Hanover votes down Article 7 and votes to maintain voting structure

by Abigail Mihaly | 5/17/18 2:25am

On May 8, Hanover residents voted down Article 7 of the annual town election ballot, which would have altered their involvement in the town’s budget process.

Article 7 decided whether Hanover should adopt SB 2, a New Hampshire state bill which changes the town voting structure. Under the current rules, residents who choose to attend the meeting vote on select board elections, zoning laws and other similar articles during a daytime vote by ballot. Residents who choose to attend a separate “business meeting” that evening vote on the select board’s proposed budget with a voice vote. Under SB 2 rules, Hanover’s budget measures would have been added to the daytime ballot, and a separate deliberative session prior to the town meeting day vote would have replaced the current business meeting. The deliberative session would allow residents to discuss and amend the budget. Under current rules, though residents can provide input at public hearings, the select board alone can modify the budget upward or downward.

Article 7 was the only article on the agenda that failed to pass in either the ballot voting or the business meeting.

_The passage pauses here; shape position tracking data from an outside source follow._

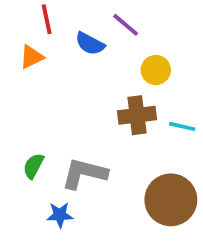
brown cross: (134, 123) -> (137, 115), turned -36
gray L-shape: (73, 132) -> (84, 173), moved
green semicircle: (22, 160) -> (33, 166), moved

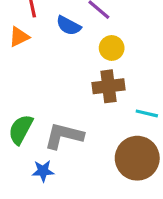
yellow circle: (156, 70) -> (112, 48), moved
cyan line: (182, 126) -> (147, 113), moved
green semicircle: (33, 166) -> (21, 129), size x1.4

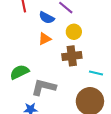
orange triangle: (19, 37) -> (45, 39), moved
green semicircle: (21, 129) -> (19, 72), moved, turned 36

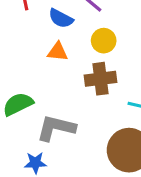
orange triangle: (45, 39) -> (58, 52), turned 32

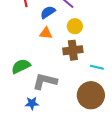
blue semicircle: (61, 18) -> (48, 12), turned 119

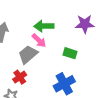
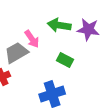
green arrow: (44, 26) -> (59, 25), moved

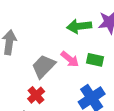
pink arrow: (32, 39) -> (70, 59), moved

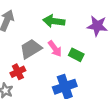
green arrow: (79, 26) -> (54, 21), moved

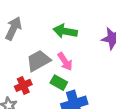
green rectangle: (76, 55) -> (59, 83), moved

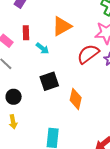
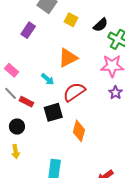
red rectangle: (26, 33) -> (26, 102), moved, turned -64
red semicircle: (88, 54) -> (74, 92), moved

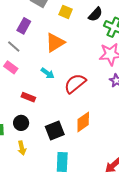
orange triangle: (68, 58) -> (55, 42), moved
gray line: (10, 93) -> (14, 46), moved
black square: (53, 112) -> (55, 131), moved
orange diamond: (79, 131) -> (83, 122), turned 45

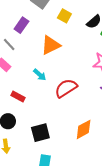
orange diamond: (83, 122) -> (84, 129), moved

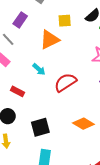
yellow square: (64, 16) -> (65, 21), moved, turned -32
orange diamond: (84, 129) -> (83, 124), turned 60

One hundred and thirty-one residents voted for the passage of SB 2 while 694 voted against.

Prior to the vote, those supporting Article 7 said it would increase voter participation in budget matters.

Dartmouth government professor and Hanover resident Daryl Press, one of the residents who proposed that the town adopt SB 2, said in a previous interview with The Dartmouth that the few hundred who attend the “business meeting” under current rules should not decide the budget for the entire town. He said that the adoption of SB 2 would mean more town residents had a voice in the town’s budget.

Those in opposition to Article 7 pointed to other towns that adopted SB 2, saying that many saw low turnout at deliberative sessions. Low attendance at deliberative sessions means that small groups with strong agendas could “hijack” the budget, increasing it or decreasing it without the input of the select board or other residents who had not attended the business meeting, Griffin said in a previous interview with The Dartmouth.

Griffin said that while most articles do pass, petition warrant articles — resident-proposed articles signed by at least 25 registered voters — like Article 7 are the most likely to be voted down. Petition warrant issues often “come out of left field,” Griffin said, and often surround more controversial issues and may have had less public scrutiny. She said residents may have voted against adopting SB 2 because they did not feel they had enough information.

Griffin also noted that most residents follow planning board and select board leadership, especially with petition warrant articles. The recommendation is noted on the ballot. In this case, the select board voted to recommend that the town not adopt Article 7 during a public hearing on Apr. 2.

At the hearing, select board vice chair Athos Rassias said low town meeting participation is a problem, and addressing it is on the board’s goals and objectives, according to the select board’s public hearing minutes. However, Rassias and select board member William Geraghty raised concerns regarding limited information on the effects of the bill in other SB 2 towns, therefore recommending that the town not adopt the article.

During the rest of the town meeting day voting, residents passed an article which transfers town-owned property at 42 and 44 Lebanon Street to Twin Pines Housing Trust to replace old affordable housing units with new buildings for senior and disabled residents. Attendees also voted for the trillium to become the town’s new flower to honor its role in helping the town regulate deer populations. In total, seven articles were considered on the ballot, six of which passed. Nineteen articles passed at the business meeting.

Eight hundred and thirty-three residents voted by ballot, and 235 residents attended the business meeting, according to town of Hanover director of administrative services Betsy McClain.

Griffin called this year’s turnout “normal,” in contrast with last year’s unusually high turnout — over 3,000 voters — due to Article 9, a warrant article relating to student housing, which brought many Dartmouth students to the polls.

According to Twin Pines executive director Andrew Winter, the new buildings at the Lebanon Street “Summer Park Residences” will have 24 units. Winter said the Twin Pines Housing Trust will relocate tenants from the existing buildings into the new building. Construction will likely begin a year from now, according to Winter, as long as the Planning Board approves the Trust’s plan and New Hampshire Housing accepts the Trust’s application for federal low-income housing tax credits.

Griffin said the trillium is important to Hanover due to its role in solving the high deer population in the town center. She remarked that deer in the town are “almost like house pets,” tending to freely “mow down” vegetation in town. The trillium is an indicator of this over-browse.

The town recently obtained permission from New Hampshire Fish and Game to run a pilot program issuing additional deer tags to hunters during hunting season, beyond the current allowance for one doe and one buck each year. Trillium monitoring will help Fish and Game gauge the effectiveness of the program, and the town has received permission to issue these extra hunting permissions until the trillium population rebounds.